> **PASSAGE TO READ**:
* Start *

I understand wanting to do the whole Italy thing, but I've learned that most Colnagos are built with Shimano (and most bikes, period)... so, since I already had DuraAce 7800 on another Colnago, and I had a DuraAce gruppo on a bike I seldom rode, I wound up with DuraAce 7800 on my Master XL. Campy would be great too; I'm sure you'll love your new ride no matter which gruppo you choose.

Since you're planning to stick with the Precisa fork thumbsup and King headset, the next question is which wheels do you intend to use? I found a set of Mavic Helium tubulars on eBay in like-new condition for USD250. They look really cool and ride good, but Mavic Ksyrium XL clinchers actually feel better to me. So my steel-framed, steel-forked Colnago has become half-modern, and I ride it as much as my all-modern C40-HP.

IMHO, the benefits of new, current-generation Campy, Shimano, or SRAM outweigh the coolness of a vintage or semi-vintage build, and the same goes for wheels. The new stuff is simply better.

* End *

> **DATASET EXCERPTS**:
* Start *

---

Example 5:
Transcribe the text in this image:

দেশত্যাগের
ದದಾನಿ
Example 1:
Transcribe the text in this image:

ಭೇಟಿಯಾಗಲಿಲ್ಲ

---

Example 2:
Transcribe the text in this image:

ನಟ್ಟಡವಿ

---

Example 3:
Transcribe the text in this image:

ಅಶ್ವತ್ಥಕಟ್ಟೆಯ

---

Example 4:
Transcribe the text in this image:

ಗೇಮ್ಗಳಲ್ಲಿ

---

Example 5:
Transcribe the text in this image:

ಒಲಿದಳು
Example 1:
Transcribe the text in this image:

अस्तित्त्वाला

* End *
* Start *

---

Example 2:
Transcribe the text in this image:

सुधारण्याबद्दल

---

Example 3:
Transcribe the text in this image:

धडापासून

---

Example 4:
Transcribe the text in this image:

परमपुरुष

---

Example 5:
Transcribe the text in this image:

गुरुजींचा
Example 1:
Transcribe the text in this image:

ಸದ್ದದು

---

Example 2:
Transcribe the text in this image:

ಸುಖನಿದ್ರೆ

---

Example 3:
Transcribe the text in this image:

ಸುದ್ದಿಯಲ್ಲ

* End *
* Start *

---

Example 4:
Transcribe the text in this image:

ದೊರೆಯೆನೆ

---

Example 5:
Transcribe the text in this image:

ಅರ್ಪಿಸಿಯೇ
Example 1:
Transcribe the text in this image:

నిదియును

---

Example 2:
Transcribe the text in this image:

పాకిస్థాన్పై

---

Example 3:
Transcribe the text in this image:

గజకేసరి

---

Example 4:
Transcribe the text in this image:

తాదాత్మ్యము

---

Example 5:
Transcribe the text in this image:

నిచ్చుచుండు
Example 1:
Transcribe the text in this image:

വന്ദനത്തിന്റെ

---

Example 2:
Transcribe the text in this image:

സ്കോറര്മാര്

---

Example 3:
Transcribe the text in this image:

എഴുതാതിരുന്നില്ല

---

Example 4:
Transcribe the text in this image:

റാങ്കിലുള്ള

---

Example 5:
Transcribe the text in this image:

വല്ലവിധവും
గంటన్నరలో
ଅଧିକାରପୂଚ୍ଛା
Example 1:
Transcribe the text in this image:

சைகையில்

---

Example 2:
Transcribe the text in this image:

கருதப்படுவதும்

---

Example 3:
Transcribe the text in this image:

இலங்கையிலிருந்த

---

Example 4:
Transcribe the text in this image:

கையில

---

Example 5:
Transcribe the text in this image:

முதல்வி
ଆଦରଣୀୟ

* End *

> **DIRECTIVE**: In the forum post about building a Colnago, how much did the set of Mavic Helium tubulars found on eBay cost?

> **THE COMPLETED TASK**: USD250